Según la Dra. Nitin Shrivastava, consultora líder en urología en el Hospital Manipal, Gurugram (India), los cálculos renales pueden excretarse por sí solos en algunos casos, especialmente cuando son pequeños. Los cálculos de menos de 5 mm tienen una alta probabilidad de excretarse por sí solos si se monitorean y apoyan adecuadamente. Sin embargo, no todos pueden excretarse por sí solos sin intervención médica.
Los cálculos renales se forman cuando la orina contiene más sustancias como calcio, oxalato o ácido úrico de lo que se puede disolver. La deshidratación, el consumo excesivo de sal o los trastornos metabólicos son factores que aumentan el riesgo de formación de cálculos.

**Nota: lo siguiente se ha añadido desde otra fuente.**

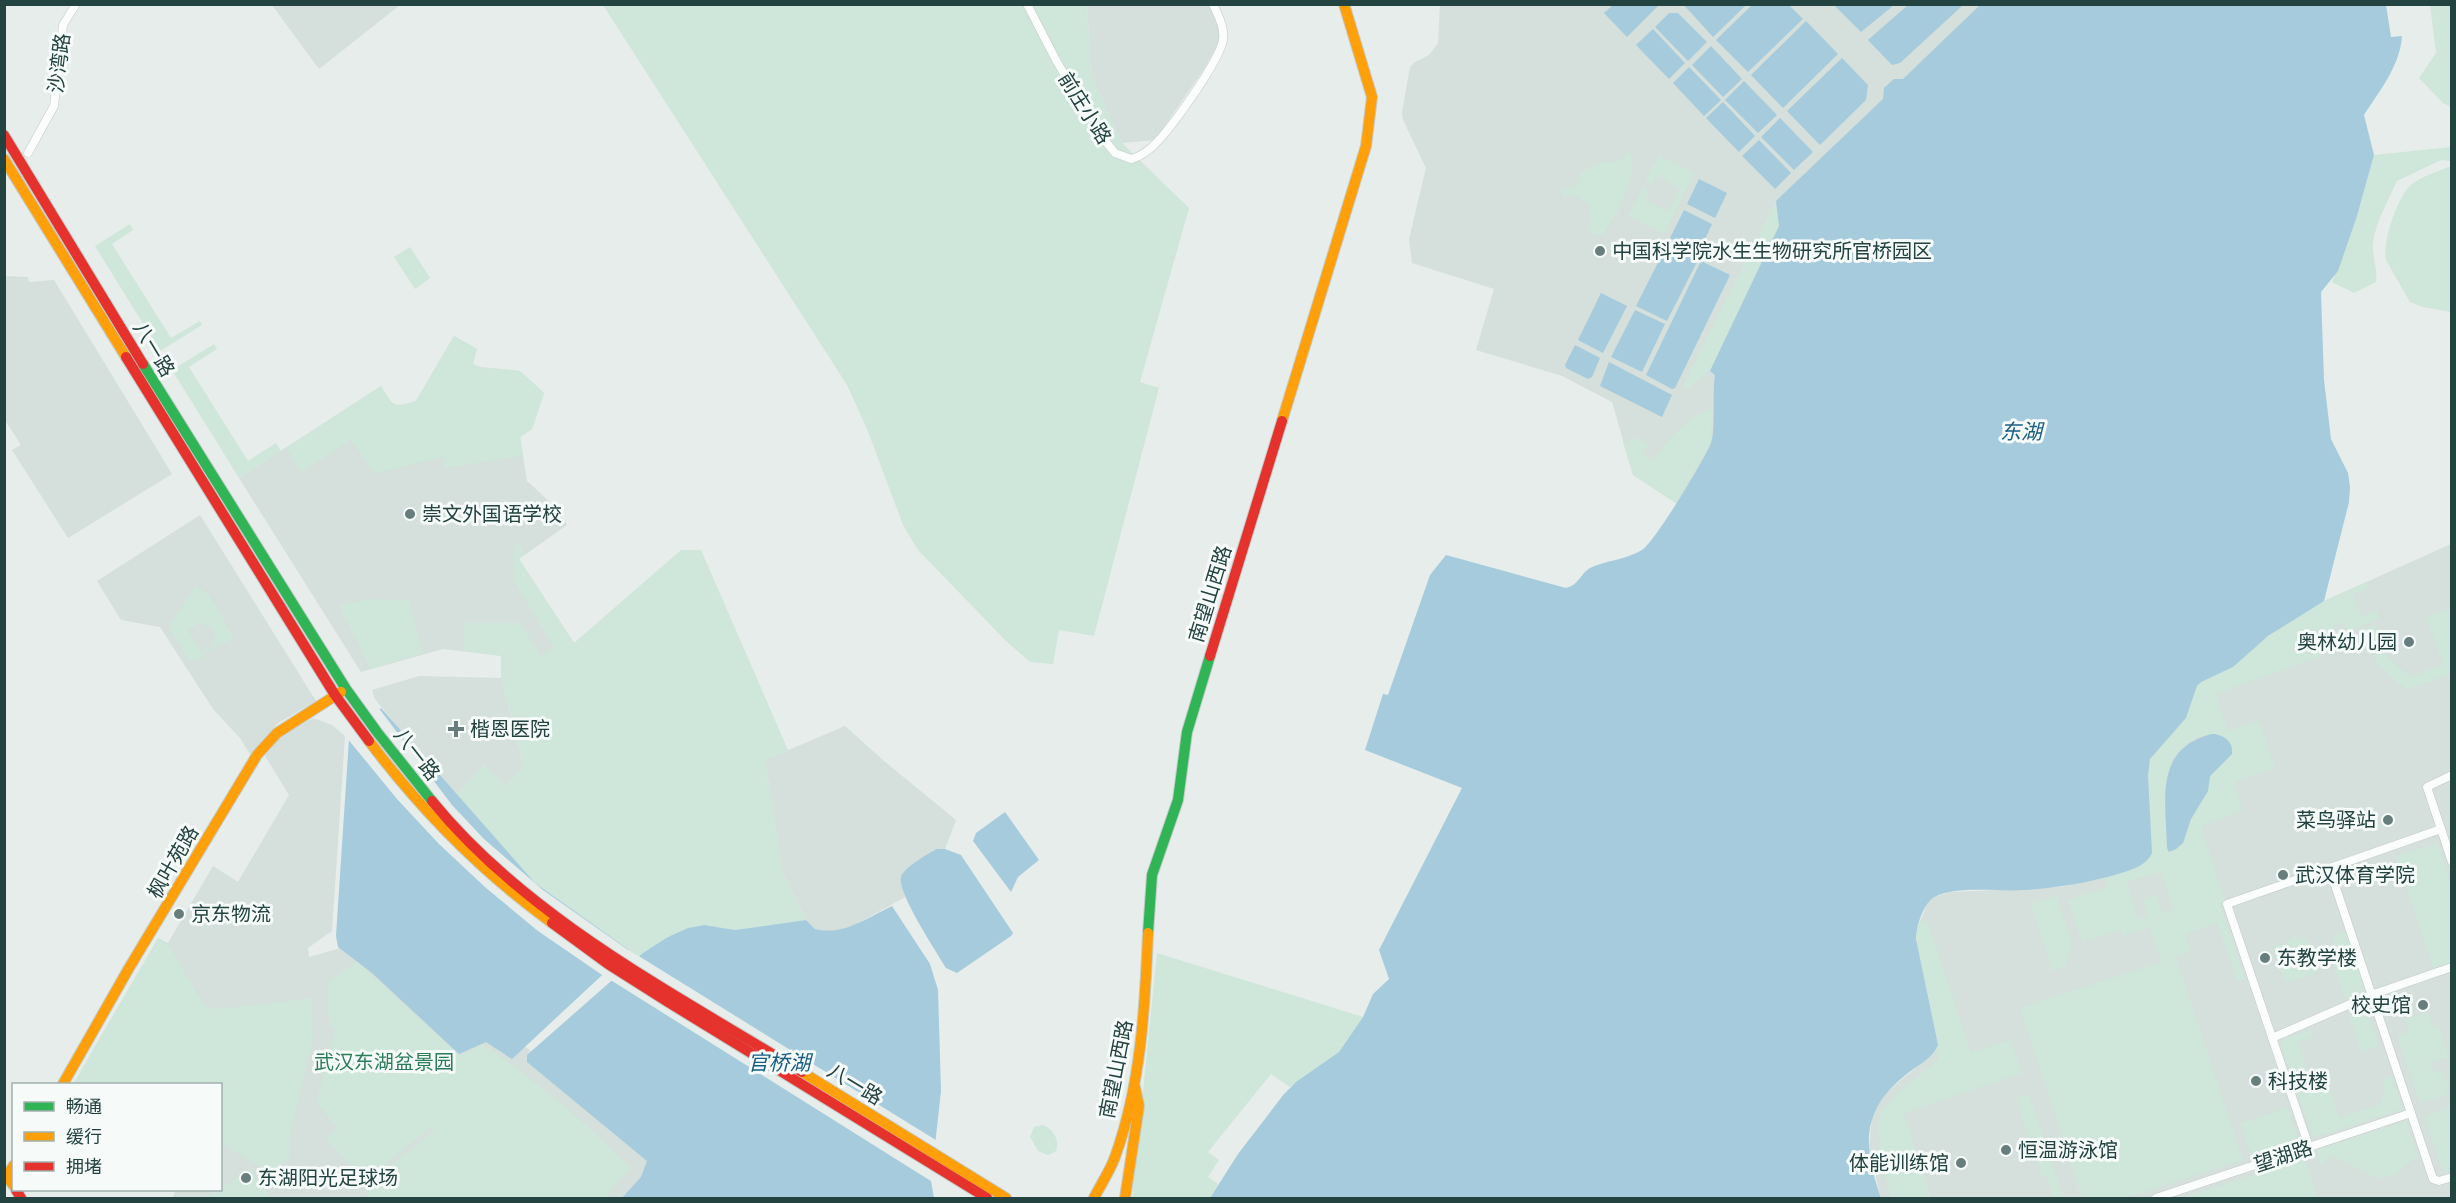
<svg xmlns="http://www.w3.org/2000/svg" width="2456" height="1203" font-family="'Nunito Sans','Noto Sans SC',sans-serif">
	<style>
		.built { fill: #d5dfdc }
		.green { fill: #cfe6da; fill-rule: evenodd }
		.water { fill: #a5cbdd }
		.pier { fill: #e7edeb }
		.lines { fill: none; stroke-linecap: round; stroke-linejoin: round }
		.street-casing { stroke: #c4cac8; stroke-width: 9 }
		.fast-casing { stroke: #c2cbc9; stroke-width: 12 }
		.slow-casing { stroke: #c2cbc9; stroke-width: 12 }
		.jam-casing { stroke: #c2cbc9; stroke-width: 12 }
		.street { stroke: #fbfcfc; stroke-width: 8 }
		.fast { stroke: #30b455; stroke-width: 10 }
		.slow { stroke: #ff9f0a; stroke-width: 10 }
		.jam { stroke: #e5322d; stroke-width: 10 }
		.poi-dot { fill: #677e7c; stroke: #f6fbf9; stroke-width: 2 }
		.labels { text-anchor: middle; stroke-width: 6; stroke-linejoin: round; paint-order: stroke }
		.street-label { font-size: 20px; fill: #224340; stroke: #f6fbf9 }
		.poi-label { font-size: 20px; fill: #224340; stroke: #f6fbf9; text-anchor: start }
		.park-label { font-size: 20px; fill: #297d59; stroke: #f6fbf9 }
		.water-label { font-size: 21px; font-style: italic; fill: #175d84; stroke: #f6fbf9 }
	</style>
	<rect width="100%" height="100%" fill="#e7edeb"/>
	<g class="built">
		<path d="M272,5H400L319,69Z"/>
		<path d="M1087,5H1208L1215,15L1221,33L1219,43L1204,69L1155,140L1122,143L1091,74Z"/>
		<path d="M1440,5H2000L1688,511L1633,475L1612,402L1562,376L1476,350L1494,289L1412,263L1409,239L1426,168L1403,120L1402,112L1410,67L1415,62L1429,55L1438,43Z"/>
		<path d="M4,276L28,277L29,282L54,280L172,474L68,538L12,450L21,445L5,420Z"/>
		<path d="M454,336L477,349L473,364L480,367L520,371L544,393L532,429L520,437L527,481L550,502L567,525L519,559L574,643L547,661L443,649L361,672L239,478L381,386L392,404L398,406L416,401Z"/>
		<path d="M200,515L316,701L278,723L250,754L240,738L213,709L160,627L121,620L97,581Z"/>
		<path d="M2451,544V1198H1881L1869,1150L1872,1115L1886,1093L1934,1052L1918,927L1928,902L1935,897L1950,892L2062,887L2127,871L2152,756L2233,667L2324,601Z"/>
		<path d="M419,676L501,678L524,766L506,786L484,765L456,795L415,749L375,699L372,690Z"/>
		<path d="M313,718L332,725L345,736L332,931L308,948L309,957L379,937L654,1143L650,1198H173L175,1190H220V1084H135L158,938L168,943L213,866L238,882L289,795L265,756L281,736Z"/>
		<path d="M845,726L884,761L956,820L945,849H937L902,883L905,897L855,925L836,931H823L815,929L806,920L783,874L765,760Z"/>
	</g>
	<g class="green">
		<path d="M603,5H1087L1091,74L1122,143L1189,208L1140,382L1159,388L1094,636L1059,630L1053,664L1030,662L1005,640L918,550L903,525L867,429L847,385Z"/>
		<path d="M2430,5H2451V107L2443,103L2419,78L2436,53Z"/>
		<path d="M2451,147V161L2441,160L2397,181C2388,201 2375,223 2373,244C2372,257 2378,269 2376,282L2354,293L2332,282L2357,216L2374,155Z"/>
		<path d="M1629,149C1640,176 1619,209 1605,233L1601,235L1594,234L1587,228L1591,217L1588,204L1577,196L1563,197L1560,190L1575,187L1579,182L1581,172C1587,170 1593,165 1599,163C1615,157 1617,170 1629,149Z"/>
		<path d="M1659,155L1695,173L1664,234L1628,216L1643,187L1650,191L1646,200L1668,211L1680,188L1657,176L1652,185L1645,181Z"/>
		<path d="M2448,167H2452L2451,312L2423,307L2410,302L2386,260C2382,243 2397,198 2410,186C2419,177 2437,172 2448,167Z"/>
		<path d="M1776,201L1779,226L1710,371L1688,389L1683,385Z"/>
		<path d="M130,224L133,230L112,244L171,338L200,321L202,325L160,351L95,246Z"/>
		<path d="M410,247L430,278L415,289L394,257Z"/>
		<path d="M454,336L477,349L473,364L480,367L520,371L544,393L532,429L520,437L523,456L445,468L443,457L374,474L351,440L301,472L286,448L381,386C393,406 392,408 416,401Z"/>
		<path d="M214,344L217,349L189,367L248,461L276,443L281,451L239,478L172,370Z"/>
		<path d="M1712,408L1711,443L1676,503L1633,475L1623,442L1638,438L1648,445L1643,454L1655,460C1667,438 1687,417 1712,408Z"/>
		<path d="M519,543L525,554L519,559L574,643L681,550H701L788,750L765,760L783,874L806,920L735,930L704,925L696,926L668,937L639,957L613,940L535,883L456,795L484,765L506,786L524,765L501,678V656L464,651V623H521L540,656L554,648L513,579L514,544Z"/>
		<path d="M2366,582L2368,588L2353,594L2361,616L2377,611L2380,619L2347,631L2344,622L2333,626L2336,636L2330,638L2324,633L2326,631L2323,627L2318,632L2316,630L2312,635L2316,639L2314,641L2318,645L2317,650L2320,651L2319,657L2216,694L2228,731L2259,720L2275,768L2234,782L2243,810L2201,827L2225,901L2220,903L2245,979L2237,982L2217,923L2185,934L2191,951L2176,957L2243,1160L2126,1198H2082L2020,1008L2161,962L2149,927L2123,936L2120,930L2082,942L2068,900L2106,887L2104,878L2127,871L2150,759L2186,718L2197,686L2200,682L2233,667L2256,645L2286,624L2324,601ZM2205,735L2232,754L2210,776L2208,791L2191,819L2183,843L2176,849L2167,851C2166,838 2166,825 2166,813C2166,777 2165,749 2205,735ZM2161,872L2173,910L2162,913L2157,895L2143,900L2148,917L2138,920L2127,882Z"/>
		<path d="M196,585L209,595L235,638L202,654L203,657L190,662L168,627ZM202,622L205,626L209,625L216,637L213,640L215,644L201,652L188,630Z"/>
		<path d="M369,599L409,600L423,653L371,669L340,608L342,604Z"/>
		<path d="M2451,608V674L2406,690L2378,665L2364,629L2376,625L2389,659L2411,677L2443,665L2426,617Z"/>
		<path d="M2438,843L2451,885L2452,962L2433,968L2396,856Z"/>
		<path d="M2057,896L2072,944L2066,966L2052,971L2031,904Z"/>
		<path d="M1920,920L1928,922L1971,1052L2011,1040L2022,1073L1904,1113L1931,1198H1891C1887,1182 1875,1134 1879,1119C1884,1099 1923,1073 1939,1059L1936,1050L1937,1039L1917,946L1916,933Z"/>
		<path d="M2346,931L2366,991L2345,998L2331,959L2315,965L2318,973L2285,983L2273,946L2285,944L2295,934L2297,940L2306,937L2313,958L2336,950L2332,936Z"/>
		<path d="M158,938L168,944L204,1005L219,1009L312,998L313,1041L291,1132L289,1160L268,1171L221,1143L220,1084H73Z"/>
		<path d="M1157,953L1363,1017L1339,1052L1290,1087L1271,1074L1208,1152L1219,1160L1208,1177L1218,1184L1210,1198H1132Z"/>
		<path d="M357,961L459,1055L483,1045C539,1082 584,1121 631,1168L604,1198H368L366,1187L372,1186L371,1181L382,1179V1172L434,1131L432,1127L363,1181L326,1138L338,1128L316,1103L335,1029L329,1026L327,983Z"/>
		<path d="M2367,1010L2379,1046L2361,1052L2349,1016Z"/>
		<path d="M2428,1012L2434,1028L2439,1026L2449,1057L2430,1062L2435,1073L2443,1071L2449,1089L2447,1090L2448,1094L2420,1103L2397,1036L2409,1031L2405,1020Z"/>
		<path d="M2311,1029L2313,1037L2298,1043L2314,1088L2332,1082V1084L2329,1086L2339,1117L2379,1105L2385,1093L2383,1079L2392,1076L2403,1109L2320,1136L2312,1135L2281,1045L2284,1039Z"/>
		<path d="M2029,1094L2064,1198H2053L2046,1176L2042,1177L2016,1098Z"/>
		<path d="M2288,1107L2300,1144L2252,1159L2240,1123Z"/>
		<path d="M2451,1107V1170L2443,1172L2424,1116Z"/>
		<path d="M2406,1121L2418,1156L2394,1175L2384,1178L2372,1176L2331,1155L2321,1165L2316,1150Z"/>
		<path d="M1043,1125C1053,1129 1060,1140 1056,1151L1048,1155L1038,1151L1030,1137L1034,1127Z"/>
		<path d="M2305,1159L2318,1198H2181Z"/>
		<path d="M251,1169L270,1198H205Z"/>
	</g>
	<g class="water">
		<path d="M1683,4H1746V5L1713,37Z"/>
		<path d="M1753,4L1789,5L1803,19L1748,72L1716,40Z"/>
		<path d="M1613,5V4L1659,5L1627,37L1604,13Z"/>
		<path d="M1834,5H1894L1861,32Z"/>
		<path d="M1908,5H1963L1900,63L1892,65L1868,40Z"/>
		<path d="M1980,5H2386L2391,37L2402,36C2400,66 2380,90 2364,115L2374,155L2357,216L2338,271L2321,292L2324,380L2331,439L2348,473L2350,487L2349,502L2324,601L2268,636L2233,667L2201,682L2197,686L2186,718L2150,759L2148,776L2152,853C2146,866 2131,870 2118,874C2087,883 2056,888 2024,890C1999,892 1954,885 1933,898C1923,905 1916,927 1916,939L1938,1045C1933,1058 1918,1065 1908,1073C1860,1110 1863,1146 1881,1198H1210L1238,1154L1284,1094L1296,1082L1339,1052L1363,1017L1373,994L1389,979L1379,950L1462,788L1365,750L1383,694L1388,695L1430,575L1446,555L1566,588C1579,585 1580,574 1590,568C1603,561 1626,560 1642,550C1654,543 1705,459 1711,443C1716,428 1712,393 1715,375L1710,371L1779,226L1776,201L1883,99L1884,88L1894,79H1903Z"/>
		<path d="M1669,13H1678L1707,42L1688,61L1655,27Z"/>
		<path d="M1806,21L1838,54L1783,108L1751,75Z"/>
		<path d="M1653,29L1685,63L1669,79L1636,45Z"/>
		<path d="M1711,46L1742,79L1723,97L1692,65Z"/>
		<path d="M1842,58L1868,85L1866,100L1820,145L1787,111Z"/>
		<path d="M1689,67L1721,100L1704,116L1673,83Z"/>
		<path d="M1744,81L1777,115L1758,133L1725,100Z"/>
		<path d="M1723,102L1755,136L1739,152L1706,118Z"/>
		<path d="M1780,118L1813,152L1794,170L1761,137Z"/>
		<path d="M1759,140L1791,173L1775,189L1742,156Z"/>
		<path d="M1699,179L1727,193L1715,218L1687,204Z"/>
		<path d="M1684,210L1712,224L1699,252L1670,238Z"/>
		<path d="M1669,241L1696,255L1698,260L1667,321L1636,306Z"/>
		<path d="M1701,261L1730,275L1675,388L1672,389L1646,375Z"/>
		<path d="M1601,293L1627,306L1603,353L1578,340Z"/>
		<path d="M1635,310L1665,324L1642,372L1611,357Z"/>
		<path d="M1575,345L1600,358L1592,377L1588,379L1566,368L1565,365Z"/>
		<path d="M1609,362L1672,395L1662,417L1600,386Z"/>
		<path d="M381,708L535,883L629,950L512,1059L486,1042L459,1054L372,973L338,947L336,936L349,739Z"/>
		<path d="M2212,734C2223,734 2234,742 2232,754L2210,776L2208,791L2191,819L2183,843L2176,849L2169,852L2167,848C2166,801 2153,749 2212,734Z"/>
		<path d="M1005,812L1039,860L1018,877L1011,892L973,841L976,833Z"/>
		<path d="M937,849H945L961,855L1013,933L1011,936L957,973L946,968C937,952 897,893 901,877C903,868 929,853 937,849Z"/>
		<path d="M892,906L930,964L938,990L941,1091L931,1181L934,1198H622L641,1177L647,1161L527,1062V1055L643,953L668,937L688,928L704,925L735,930L806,920L815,929C843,936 867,918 892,906Z"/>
	</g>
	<g class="pier">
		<path d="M378,707L452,805L484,839L543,890L631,952L605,977L538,931L486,888L439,844L397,799L347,738Z"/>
		<path d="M637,955L939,1142L934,1183L609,979Z"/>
	</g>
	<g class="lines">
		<defs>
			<g id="street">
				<path d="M1027,4L1057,62L1102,137L1115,153L1131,159C1139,157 1145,153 1151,148C1169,132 1219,62 1223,40C1225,28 1218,15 1213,4"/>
				<path d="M28,153L54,106L63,25L76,4"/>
				<path d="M2452,775L2427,787L2452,862"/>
				<path d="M2330,870L2433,1179L2439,1181L2452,1177"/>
				<path d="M2272,1038L2371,995L2452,967"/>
				<path d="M2309,1147L2227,904L2441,829"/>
				<path d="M2156,1198L2411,1113"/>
			</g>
			<g id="fast">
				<path d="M143,364L346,689L377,732L432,801"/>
				<path d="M1148,933L1152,875L1178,800L1187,732L1210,656"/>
			</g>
			<g id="slow">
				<path d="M4,159L126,357"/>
				<path d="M1282,421L1366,146L1372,97L1344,4"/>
				<path d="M369,741C421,810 482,872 552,923"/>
				<path d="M802,1072L1006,1198"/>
				<path d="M63,1084L129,968L257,755L277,733L341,692"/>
				<path d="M4,1173L14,1186"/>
				<path d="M7,1176L14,1165"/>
				<path d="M1094,1198C1101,1184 1110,1171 1115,1157C1141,1085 1145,1008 1148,933"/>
				<path d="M1125,1198L1139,1106L1135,1087"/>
			</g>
			<g id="jam">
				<path d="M4,135L143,364"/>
				<path d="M126,357L335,695L369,741"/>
				<path d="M1210,656L1282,421"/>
				<path d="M432,801C527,918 675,994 802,1072"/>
				<path d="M552,923L608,964L668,1002L987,1198"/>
				<path d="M16,1190L21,1198"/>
			</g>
		</defs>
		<use href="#street" class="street-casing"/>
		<use href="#fast" class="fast-casing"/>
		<use href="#slow" class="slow-casing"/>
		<use href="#jam" class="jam-casing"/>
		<use href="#street" class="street"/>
		<use href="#fast" class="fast"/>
		<use href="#slow" class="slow"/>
		<use href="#jam" class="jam"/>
	</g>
	<g class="poi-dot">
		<circle cx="1600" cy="251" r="6"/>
		<circle cx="410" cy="514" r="6"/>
		<circle cx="2409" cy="642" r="6"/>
		<path d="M453 720h6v6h6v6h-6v6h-6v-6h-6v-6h6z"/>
		<circle cx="2388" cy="820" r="6"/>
		<circle cx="2283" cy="875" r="6"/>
		<circle cx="179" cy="914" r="6"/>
		<circle cx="2265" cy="958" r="6"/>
		<circle cx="2423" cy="1005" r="6"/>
		<circle cx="2256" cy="1081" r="6"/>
		<circle cx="2006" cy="1150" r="6"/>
		<circle cx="1961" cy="1163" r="6"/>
		<circle cx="246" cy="1178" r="6"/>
	</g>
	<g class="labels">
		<g class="street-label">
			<text transform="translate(59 63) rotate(-83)" y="7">沙湾路</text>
			<text transform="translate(1085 108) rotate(58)" y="7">前庄小路</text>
			<text transform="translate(154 349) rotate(59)" y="7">八一路</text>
			<text transform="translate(1210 594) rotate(-73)" y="7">南望山西路</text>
			<text transform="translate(417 754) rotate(52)" y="7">八一路</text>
			<text transform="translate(173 862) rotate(-60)" y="7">枫叶苑路</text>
			<text transform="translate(1116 1069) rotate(-79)" y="7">南望山西路</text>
			<text transform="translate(855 1084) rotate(31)" y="7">八一路</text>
			<text transform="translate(2283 1156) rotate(-18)" y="7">望湖路</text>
		</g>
		<g class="poi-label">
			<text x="1612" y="258">中国科学院水生生物研究所官桥园区</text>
			<text x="422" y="521">崇文外国语学校</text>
			<text x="2397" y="649" text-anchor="end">奥林幼儿园</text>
			<text x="470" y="736">楷恩医院</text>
			<text x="2376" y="827" text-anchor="end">菜鸟驿站</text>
			<text x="2295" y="882">武汉体育学院</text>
			<text x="191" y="921">京东物流</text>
			<text x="2277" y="965">东教学楼</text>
			<text x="2411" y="1012" text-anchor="end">校史馆</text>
			<text x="2268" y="1088">科技楼</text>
			<text x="2018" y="1157">恒温游泳馆</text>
			<text x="1949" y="1170" text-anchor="end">体能训练馆</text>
			<text x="258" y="1185">东湖阳光足球场</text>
		</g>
		<g class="park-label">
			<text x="384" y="1069">武汉东湖盆景园</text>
		</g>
		<g class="water-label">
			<text x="2021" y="439">东湖</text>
			<text x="779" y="1070">官桥湖</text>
		</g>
	</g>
	<rect width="2456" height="1203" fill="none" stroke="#224340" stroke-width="12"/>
	<rect x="12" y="1083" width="210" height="108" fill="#f6fbf9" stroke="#a1b1af" stroke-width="1.5"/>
	<rect x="24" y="1102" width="30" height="9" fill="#30b455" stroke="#a1b1af" stroke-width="1.5"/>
	<text x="66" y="1113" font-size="18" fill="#224340">畅通</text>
	<rect x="24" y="1132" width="30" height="9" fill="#ff9f0a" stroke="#a1b1af" stroke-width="1.5"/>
	<text x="66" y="1143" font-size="18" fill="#224340">缓行</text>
	<rect x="24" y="1162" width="30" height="9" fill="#e5322d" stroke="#a1b1af" stroke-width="1.5"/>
	<text x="66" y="1173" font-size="18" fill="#224340">拥堵</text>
</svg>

El proceso de excreción de cálculos ocurre cuando los cálculos se mueven de los riñones a la uretra, luego a la vejiga y finalmente a la uretra. La etapa en la que los cálculos pasan por la uretra suele ser la más dolorosa, con dolores punzantes en la espalda o las caderas. Cuando los cálculos bajan a la vejiga, los síntomas generalmente disminuyen, pero pueden causar una sensación de necesidad de orinar continuamente.
La capacidad de autoexcreción depende principalmente del tamaño. Los cálculos de menos de 4 mm tienen alrededor del 80% de capacidad para salir por sí solos. Con cálculos de 4 a 6 mm, esta tasa se reduce a alrededor del 50%. Mientras tanto, los cálculos de más de 6 mm son muy difíciles de excretar por sí solos y a menudo requieren intervención médica.
Además del tamaño, la ubicación de los cálculos también es muy importante. Los cálculos ubicados cerca de la vejiga son más fáciles de excretar que los cálculos ubicados alto en los riñones. La composición de los cálculos también afecta este proceso, en el que los cálculos de ácido úrico pueden ayudar a disolverse con medicamentos.
Los pacientes pueden apoyar el proceso de excreción natural bebiendo suficiente agua (2–3 litros al día), aumentando los alimentos ricos en citrato como el limón, reduciendo la sal y manteniendo un ejercicio ligero. En algunos casos, el médico puede recetar medicamentos para ayudar a dilatar las uretras para que los cálculos salgan más fácilmente.
Sin embargo, no debe ser subjetivo. Si aparecen signos como fiebre, escalofríos, dolor intenso que no disminuye, sangrado urinario abundante o incapacidad para orinar, el paciente debe acudir al médico de inmediato. Estos pueden ser signos de obstrucción o infección grave.
Si no se trata a tiempo, los cálculos renales pueden causar complicaciones peligrosas como hidronefrosis, infección e incluso insuficiencia renal. Por lo tanto, el seguimiento y el tratamiento adecuados son muy importantes.
En resumen, los cálculos renales pequeños pueden eliminarse por sí solos, pero esta capacidad depende de muchos factores. Los pacientes deben ser examinados y seguir las instrucciones de su médico para garantizar la seguridad.